__Exercise materials__.
--- START ---

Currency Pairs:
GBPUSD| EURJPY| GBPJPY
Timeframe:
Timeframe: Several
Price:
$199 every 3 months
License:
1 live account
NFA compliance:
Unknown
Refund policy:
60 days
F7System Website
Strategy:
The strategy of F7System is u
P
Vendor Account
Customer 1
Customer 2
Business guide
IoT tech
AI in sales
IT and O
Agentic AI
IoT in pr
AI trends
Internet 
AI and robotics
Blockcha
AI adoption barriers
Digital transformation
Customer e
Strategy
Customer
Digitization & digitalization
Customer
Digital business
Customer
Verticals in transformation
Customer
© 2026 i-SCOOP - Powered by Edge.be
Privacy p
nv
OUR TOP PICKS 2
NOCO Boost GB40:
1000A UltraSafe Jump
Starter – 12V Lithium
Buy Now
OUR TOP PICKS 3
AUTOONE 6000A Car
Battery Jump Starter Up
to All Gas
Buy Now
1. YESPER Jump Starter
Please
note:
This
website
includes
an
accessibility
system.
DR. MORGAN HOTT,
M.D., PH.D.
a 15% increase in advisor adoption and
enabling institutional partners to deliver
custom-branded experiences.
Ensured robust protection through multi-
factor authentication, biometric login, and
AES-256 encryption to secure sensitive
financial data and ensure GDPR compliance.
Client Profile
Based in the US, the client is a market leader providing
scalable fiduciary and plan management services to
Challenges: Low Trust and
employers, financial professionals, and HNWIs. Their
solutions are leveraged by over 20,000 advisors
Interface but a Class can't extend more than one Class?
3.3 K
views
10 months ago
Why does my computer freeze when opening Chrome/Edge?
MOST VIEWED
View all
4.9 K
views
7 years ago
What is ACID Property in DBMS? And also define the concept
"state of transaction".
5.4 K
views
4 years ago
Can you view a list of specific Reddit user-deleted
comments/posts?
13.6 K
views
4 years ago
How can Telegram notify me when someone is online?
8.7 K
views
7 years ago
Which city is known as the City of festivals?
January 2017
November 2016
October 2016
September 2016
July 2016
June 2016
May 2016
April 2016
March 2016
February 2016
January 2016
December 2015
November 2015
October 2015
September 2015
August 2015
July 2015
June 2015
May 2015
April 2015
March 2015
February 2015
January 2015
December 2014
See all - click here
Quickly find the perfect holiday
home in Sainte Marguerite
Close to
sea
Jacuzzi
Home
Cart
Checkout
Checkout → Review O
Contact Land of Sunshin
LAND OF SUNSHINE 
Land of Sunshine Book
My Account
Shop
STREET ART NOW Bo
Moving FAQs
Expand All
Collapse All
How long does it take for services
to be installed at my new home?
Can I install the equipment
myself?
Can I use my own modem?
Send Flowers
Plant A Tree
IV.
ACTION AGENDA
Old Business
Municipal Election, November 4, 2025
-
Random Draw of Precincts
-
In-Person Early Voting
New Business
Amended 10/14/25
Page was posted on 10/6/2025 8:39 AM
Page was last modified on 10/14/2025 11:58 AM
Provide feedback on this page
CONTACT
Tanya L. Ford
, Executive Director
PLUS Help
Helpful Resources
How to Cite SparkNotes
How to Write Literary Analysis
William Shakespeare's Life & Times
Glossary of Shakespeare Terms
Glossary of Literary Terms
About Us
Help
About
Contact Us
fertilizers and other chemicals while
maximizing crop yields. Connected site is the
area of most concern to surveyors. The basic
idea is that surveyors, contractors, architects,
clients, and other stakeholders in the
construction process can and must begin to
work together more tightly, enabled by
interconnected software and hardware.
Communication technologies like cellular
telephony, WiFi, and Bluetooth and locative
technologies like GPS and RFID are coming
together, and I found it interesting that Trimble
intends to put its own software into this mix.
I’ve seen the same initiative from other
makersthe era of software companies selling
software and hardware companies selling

--- END ---

__What needs to be done__. Repeat precisely, and with nothing added, every line from the one containing "Helpful Resources" to the last line of the listing above.

__Task output__.
Helpful Resources
How to Cite SparkNotes
How to Write Literary Analysis
William Shakespeare's Life & Times
Glossary of Shakespeare Terms
Glossary of Literary Terms
About Us
Help
About
Contact Us
fertilizers and other chemicals while
maximizing crop yields. Connected site is the
area of most concern to surveyors. The basic
idea is that surveyors, contractors, architects,
clients, and other stakeholders in the
construction process can and must begin to
work together more tightly, enabled by
interconnected software and hardware.
Communication technologies like cellular
telephony, WiFi, and Bluetooth and locative
technologies like GPS and RFID are coming
together, and I found it interesting that Trimble
intends to put its own software into this mix.
I’ve seen the same initiative from other
makersthe era of software companies selling
software and hardware companies selling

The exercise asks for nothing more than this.